**Instructions for the task**: Each line with the string "recyclage" is to be copied from the records below.

Source data
--- START ---

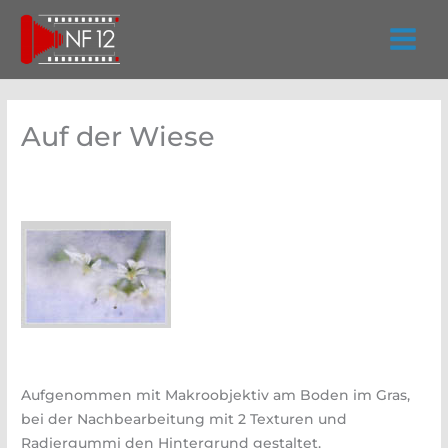
Zum
Inhalt
springen
Auf der Wiese
Aufgenommen mit Makroobjektiv am Boden im Gras,
bei der Nachbearbeitung mit 2 Texturen und
Radiergummi den Hintergrund gestaltet.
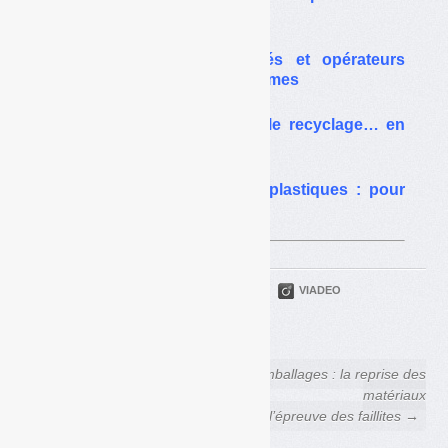
Emballages bientôt bouclé
Coronavirus : collectivités et opérateurs
longtemps livrés à eux-mêmes
Peintures : en attendant le recyclage… en
France
100 % de recyclage des plastiques : pour
quoi faire ?
PARTAGER
TWITTER
LINKEDIN
VIADEO
FACEBOOK
COURRIEL
← Déchets Infos n° 21 — 17
Emballages : la reprise des
avril 2013
matériaux
à l’épreuve des faillites →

--- END ---

**Solution for this task**:
Peintures : en attendant le recyclage… en
100 % de recyclage des plastiques : pour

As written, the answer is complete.